Als Hauptgrund für ihre Probleme sehen die Binnenflüchtlinge und Asylsuchenden verwaltungstechnische und bürokratische Hürden, sowie den fehlenden politischen Willen, die Koordination und das Verständnis seitens der Behörden. Die Flüchtlinge stoßen außerdem auf Xenophobie, Schwierigkeiten beim Zugang zu Hilfsgütern, fehlende Perspektiven bei der lokalen Integration und Sorgen um ihre Zukunft. Die Binnenflüchtlinge und Asylsuchenden haben Schwierigkeiten bei der Arbeitssuche, bei der Zahlung von viel zu hohen Mietpreisen, sowie bei der Vergabe von staatlicher Hilfe für Kommunaldienstleistungen.

Jusuf Kurktschi berichtete, dass 2017 zirka 1,5 Mio. Binnenflüchtlinge rehabilitiert wurden. Er ergänzte, dass das Ministerium zu Fragen der vorübergehend besetzten Gebiete und Binnenflüchtlinge in der Ukraine ein Pilotprojekt ausarbeitete, das unter teilweiser Nutzung von internationalen Spenden die Schaffung neuer Arbeitsplätze für Binnenflüchtlinge vorsieht.

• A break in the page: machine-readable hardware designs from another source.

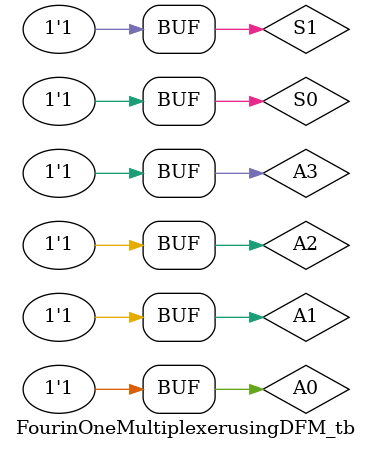
<source format=v>
module FourinOneMultiplexerusingDFM_tb;
  reg A0,A1,A2,A3,S0,S1;
  wire O;
  
 FourinOneMultiplexerusingDFM FourinOneMuxDFM(A0,A1,A2,A3,S0,S1,O);
  initial 
  begin
    A0=1'b0;
    A1=1'b0;
    A2=1'b0;
    A3=1'b0;
    S0=1'b0;
    S1=1'b0;
    #10;
    A0=1'b0;
    A1=1'b0;
    A2=1'b0;
    A3=1'b1;
    S0=1'b0;
    S1=1'b1;
    #10;
    A0=1'b0;
    A1=1'b0;
    A2=1'b1;
    A3=1'b0;
    S0=1'b1;
    S1=1'b0;
    #10;
    A0=1'b0;
    A1=1'b0;
    A2=1'b1;
    A3=1'b1;
    S0=1'b1;
    S1=1'b1;
    #10;
    A0=1'b0;
    A1=1'b1;
    A2=1'b0;
    A3=1'b0;
    S0=1'b0;
    S1=1'b0;
    #10; 
    A0=1'b0;
    A1=1'b1;
    A2=1'b0;
    A3=1'b1;
    S0=1'b0;
    S1=1'b1;
    #10; 
    A0=1'b0;
    A1=1'b1;
    A2=1'b1;
    A3=1'b0;
    S0=1'b1;
    S1=1'b0;
    #10;
    A0=1'b0;
    A1=1'b1;
    A2=1'b1;
    A3=1'b1;
    S0=1'b1;
    S1=1'b1;
    #10;
    A0=1'b1;
    A1=1'b0;
    A2=1'b0;
    A3=1'b0;
    S0=1'b0;
    S1=1'b0;
    #10;
    A0=1'b1;
    A1=1'b0;
    A2=1'b0;
    A3=1'b1;
    S0=1'b0;
    S1=1'b1;
    #10;
    A0=1'b1;
    A1=1'b0;
    A2=1'b1;
    A3=1'b0;
    S0=1'b1;
    S1=1'b0;
    #10;
    A0=1'b1;
    A1=1'b0;
    A2=1'b1;
    A3=1'b1;
    S0=1'b1;
    S1=1'b1;
    #10;
    A0=1'b1;
    A1=1'b1;
    A2=1'b0;
    A3=1'b0;
    S0=1'b0;
    S1=1'b0;
    #10;
    A0=1'b1;
    A1=1'b1;
    A2=1'b0;
    A3=1'b1;
    S0=1'b0;
    S1=1'b1;
    #10;
    A0=1'b1;
    A1=1'b1;
    A2=1'b1;
    A3=1'b0;
    S0=1'b1;
    S1=1'b0;
    #10;
    A0=1'b1;
    A1=1'b1;
    A2=1'b1;
    A3=1'b1;
    S0=1'b1;
    S1=1'b1;
    
    
  end
  
endmodule 




</source>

Natalja Gurschij, Vorstandsvorsitzende der Stiftung „Rokada“, die Partner der UN-Flüchtlingskommission ist, bestätigte, dass es für die Flüchtlinge schwieriger als für Ortsansässige ist, Arbeit zu finden: „Weder das Arbeitsgesetz, noch die allgemeine Gesetzgebung schützt sie.“

Für Menschen, die einen Asylantrag stellen, ist von der Gesetzgebung überhaupt keine soziale Sicherung vorgesehen. Und um diesen Status zu erhalten, müssen sie oft jahrelang warten. Noel Kalchun ergänzte, dass es auch lebensbedrohliche Probleme für die Asylsuchenden gibt, wie zum Beispiel den Zugang zu medizinischer Versorgung oder Bildung.

Laut Angaben der UN-Flüchtlingskommission erkannte die Ukraine 2016 bei 71 Personen deren Asylstatus an. Die Hauptherkunftsländer waren Syrien, die Russische Föderation und Afghanistan. Zusätzlich beantragten weitere 656 Personen im vergangenen Jahr in der Ukraine Asyl. Außer den genannten Ländern kamen diese Menschen aus Usbekistan und dem Irak. Laut Angaben Sozialministeriums wurden mit Stand vom 7. August 2017 1.586.439 Personen als Binnenflüchtlinge aus dem Donbass und von der Krim registriert.